Facebook Dating: Back to basics?In Facebook has released in the United States their own version of a dating app, Facebook Dating. The rationale behind this new venture is that, since you have been feeding data, pictures, updates for years being a Facebook user, the dating app would be able to recommend matches that are presumably more authentic than the standard swiping apps. Moreover, although the app will not match you with any of your Facebook Friends out of obvious reasons, a new feature allows you to add 9 of your friends or Instagram followers on a Secret Crush list. Does this mean we are back to dating people we know in real life? Back to basics? It would indeed add a twist to the contemporaneous online dating arena. However, a journalist reviewing this feature is determined she will never use Secret Crush as “years of app-dating broke my brain and now I’m only capable of being attracted to strangers on the internet”.

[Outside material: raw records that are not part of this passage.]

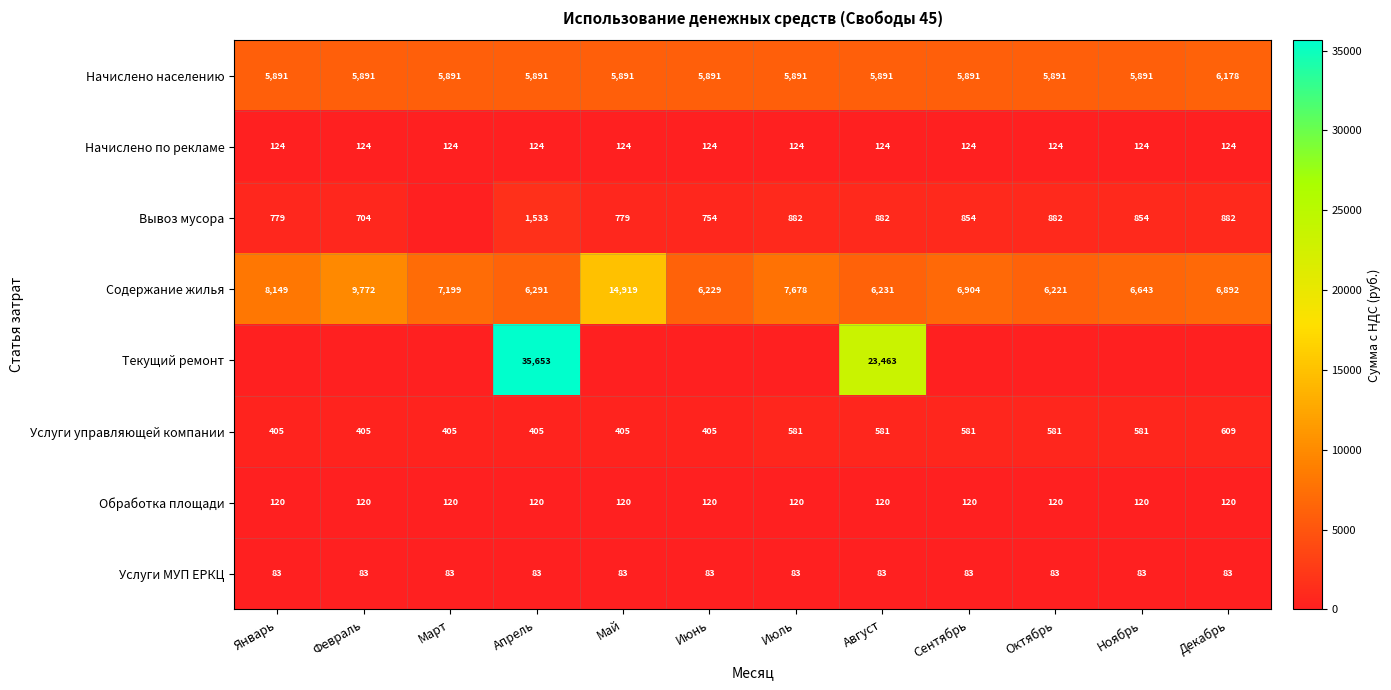

What is the total value across all series at Июль?

15358.2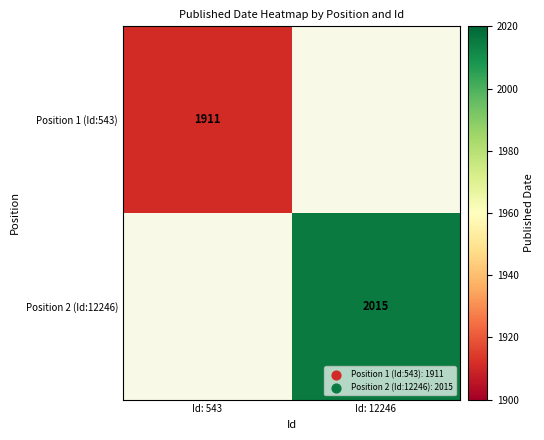

At which category does the chart reach its minimum across all series?

Id: 12246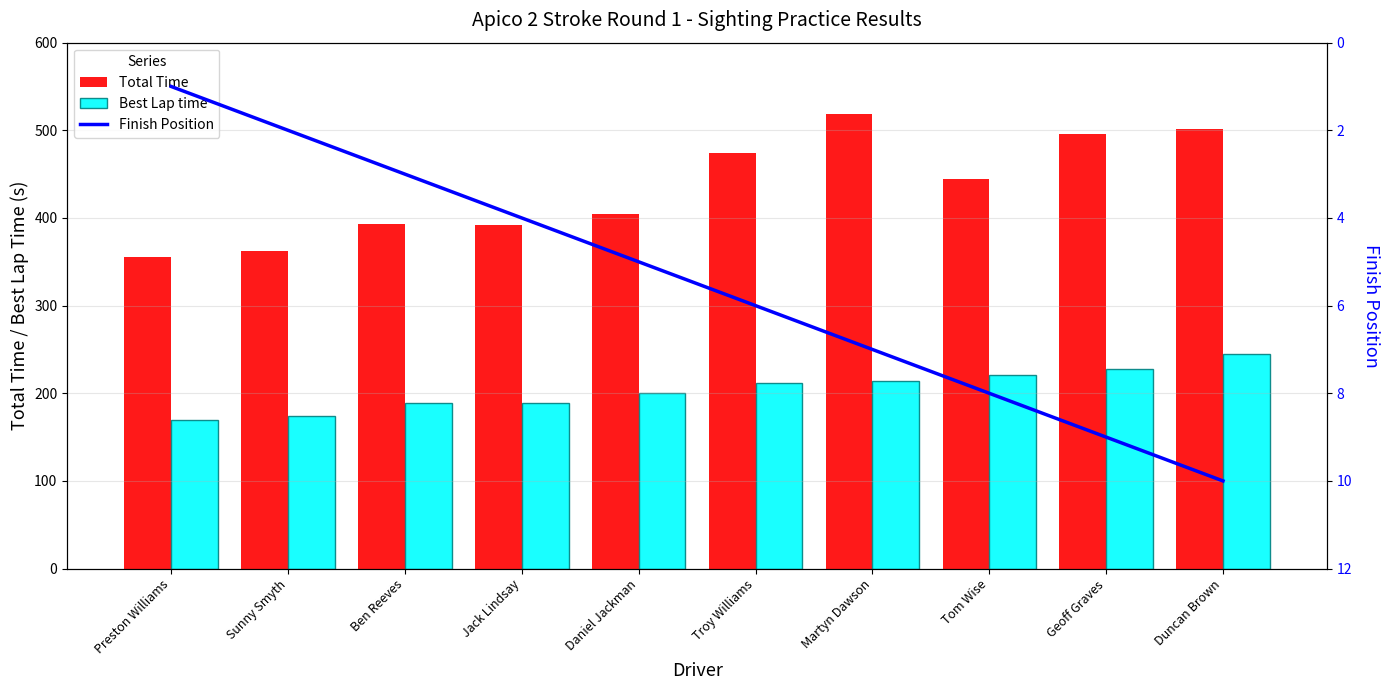

What is the difference between the maximum and second lowest values in the Best Lap time series?

71.0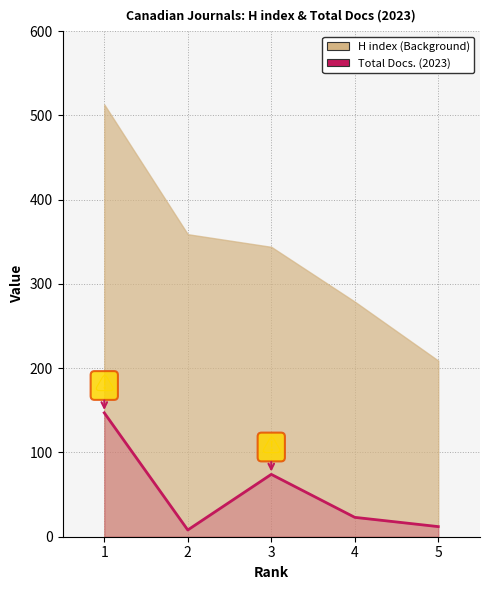

How many lines are shown in the chart?

1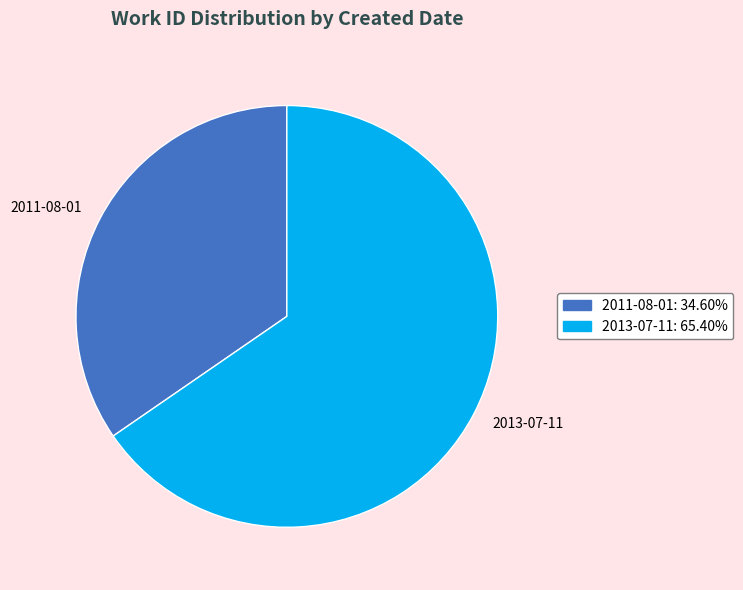

The 2013-07-11 slice represents 60% of the pie. True or false?

False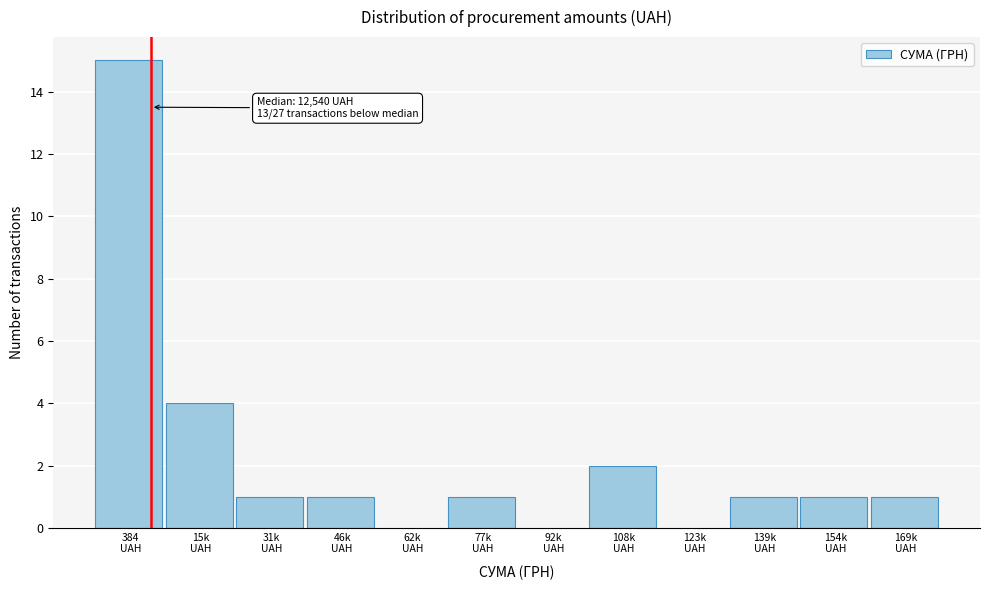

What is the sum of all values?

27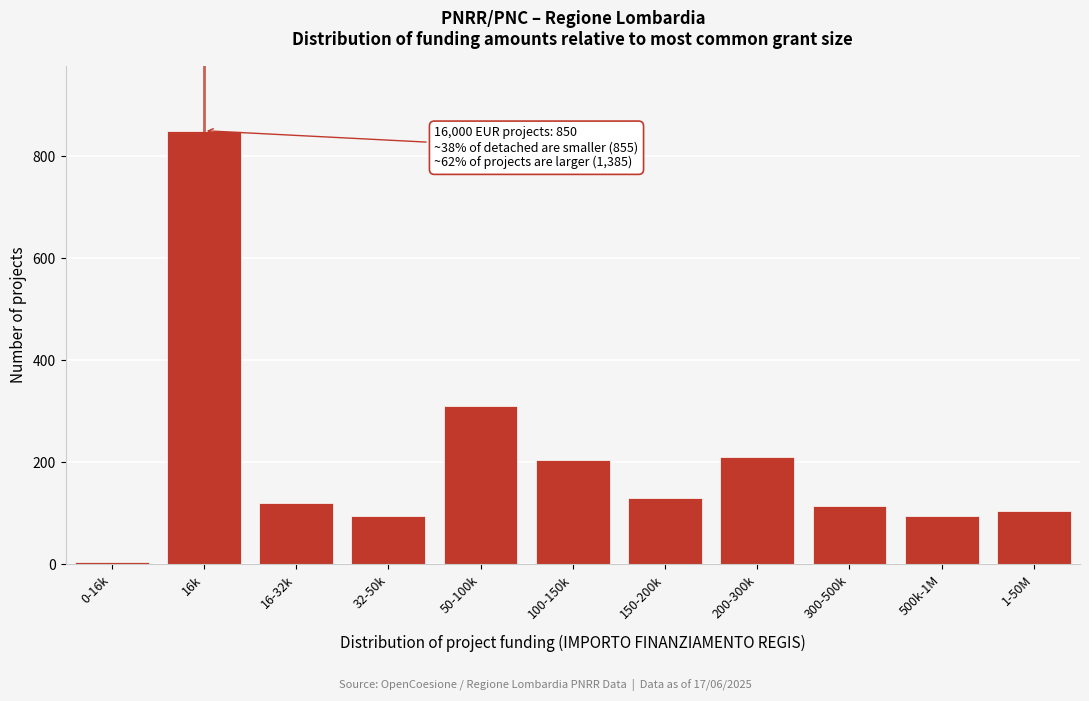

Reading left to right, extract all data points from this chart.

0-16k=5	16k=850	16-32k=120	32-50k=95	50-100k=310	100-150k=205	150-200k=130	200-300k=210	300-500k=115	500k-1M=95	1-50M=105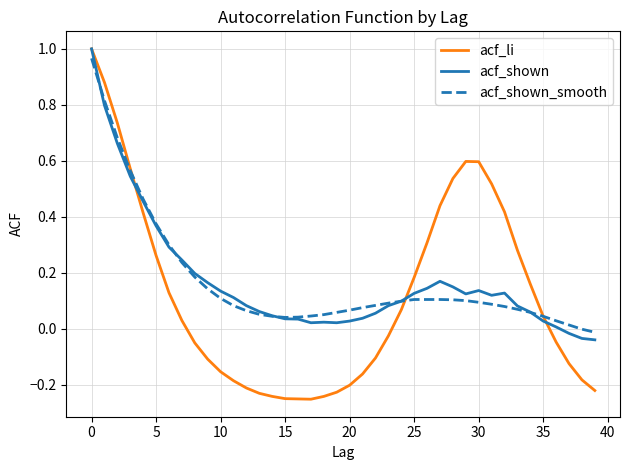

How many values in the acf_li series are below 0?

20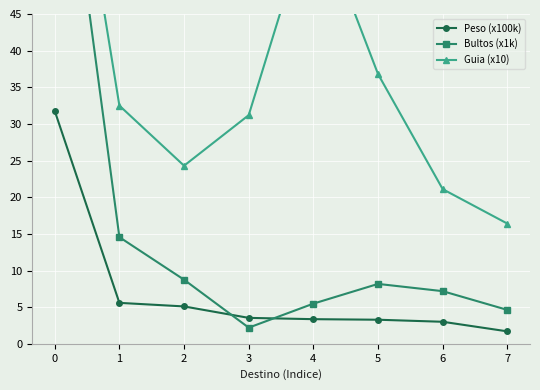

Which series has the largest total across all categories?

Guia (x10)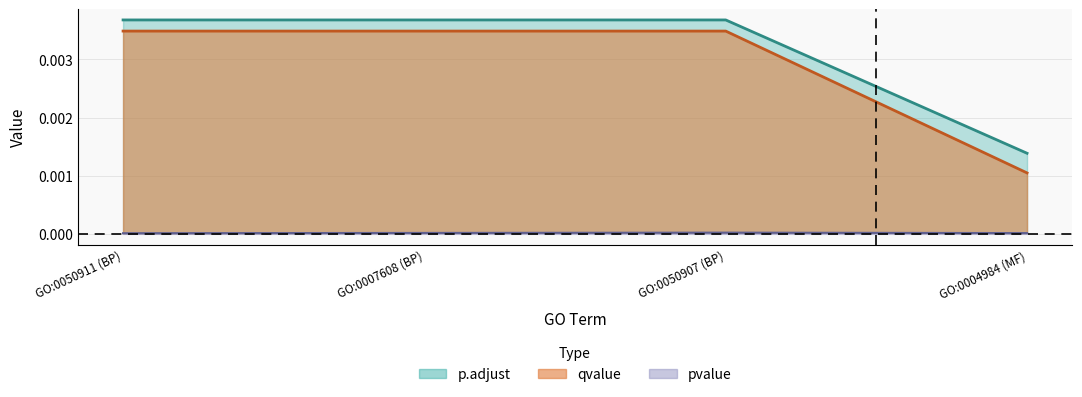

At which category does pvalue reach its first local peak?

GO:0050907 (BP)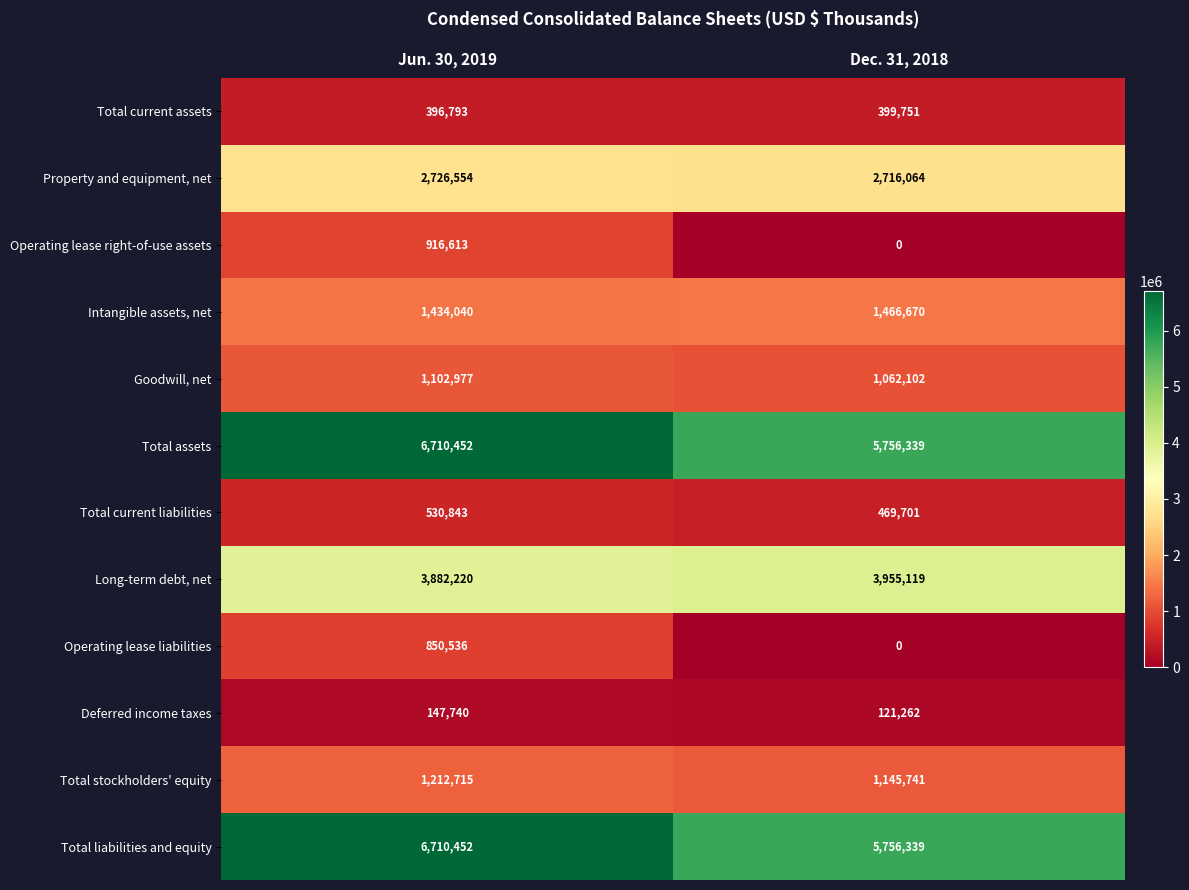

Reading left to right, what are all the values shown in this chart?

Total current assets: Jun. 30, 2019=396793	Dec. 31, 2018=399751
Property and equipment, net: Jun. 30, 2019=2726554	Dec. 31, 2018=2716064
Operating lease right-of-use assets: Jun. 30, 2019=916613	Dec. 31, 2018=0
Intangible assets, net: Jun. 30, 2019=1434040	Dec. 31, 2018=1466670
Goodwill, net: Jun. 30, 2019=1102977	Dec. 31, 2018=1062102
Total assets: Jun. 30, 2019=6710452	Dec. 31, 2018=5756339
Total current liabilities: Jun. 30, 2019=530843	Dec. 31, 2018=469701
Long-term debt, net: Jun. 30, 2019=3882220	Dec. 31, 2018=3955119
Operating lease liabilities: Jun. 30, 2019=850536	Dec. 31, 2018=0
Deferred income taxes: Jun. 30, 2019=147740	Dec. 31, 2018=121262
Total stockholders' equity: Jun. 30, 2019=1212715	Dec. 31, 2018=1145741
Total liabilities and equity: Jun. 30, 2019=6710452	Dec. 31, 2018=5756339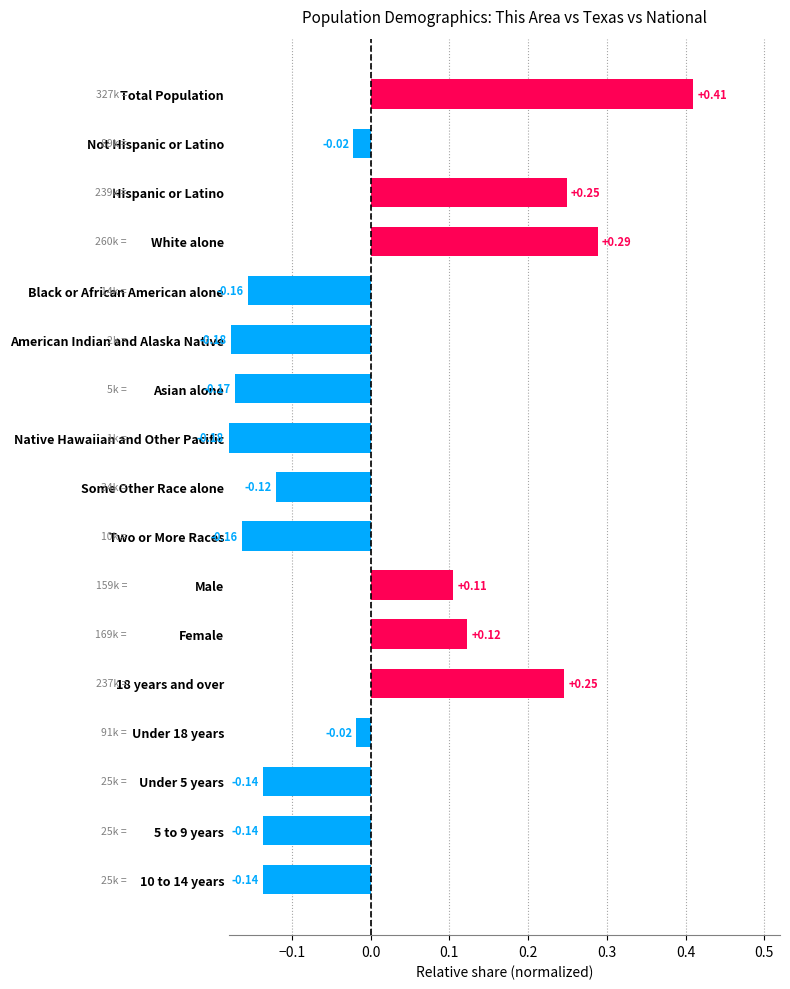

Which category has the highest value across all series?

Total Population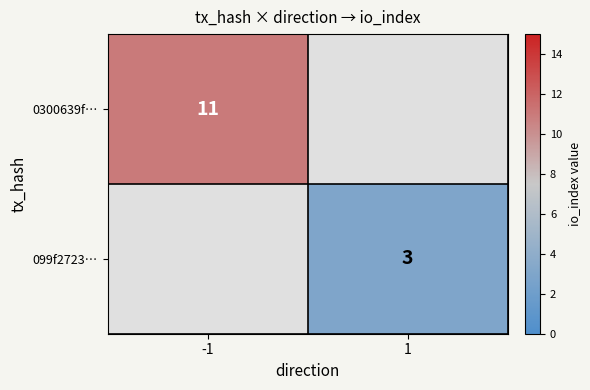

How many series are shown in this chart?

2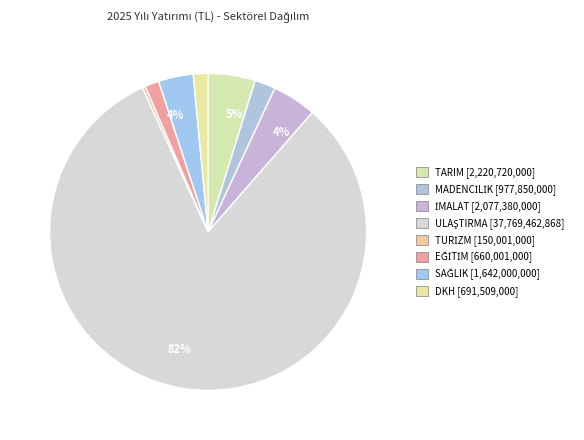

Which category has the biggest portion of the pie?

ULAŞTIRMA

Originally, the reasoning behind the Myers-Briggs test stems from Jungian psychology, theories that in the beginning of the 20th century were more in the domain of “hunches” and not empirically tested. Moreover, the namesakes Katherine Briggs and her daughter Isabel Briggs Myers never had a formal training in psychology. Several analyses have shown that the test does not accurately predict career choice, and more than 50 percent of users have different results on a second take, even as the second test is done as early as five weeks later . The test has also been widely discredited by psychologists. CPP, the company that publishes the test has three psychologists on their board, none of whom have used the test in their publications. “It would be questioned by my academic colleagues,” Carl Thoresen, a Stanford psychologist and CPP board member, admitted to the Washington Post in 2012

We were not able to get access to Snow & Carter (2004), therefore we are not able to do an evaluation ourselves.